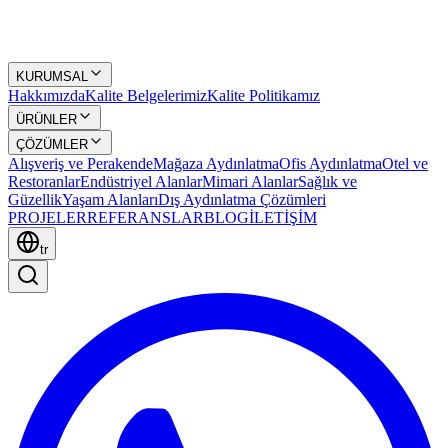
KURUMSAL
Hakkımızda
Kalite Belgelerimiz
Kalite Politikamız
ÜRÜNLER
ÇÖZÜMLER
Alışveriş ve Perakende
Mağaza Aydınlatma
Ofis Aydınlatma
Otel ve
Restoranlar
Endüstriyel Alanlar
Mimari Alanlar
Sağlık ve
Güzellik
Yaşam Alanları
Dış Aydınlatma Çözümleri
PROJELER
REFERANSLAR
BLOG
İLETİŞİM
tr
--------
◆ Work to be completed:
Locate every line in the rows above that contains the word "Aydınlatma", and copy each such line in full.

◆ Result:
Mağaza Aydınlatma
Ofis Aydınlatma
Dış Aydınlatma Çözümleri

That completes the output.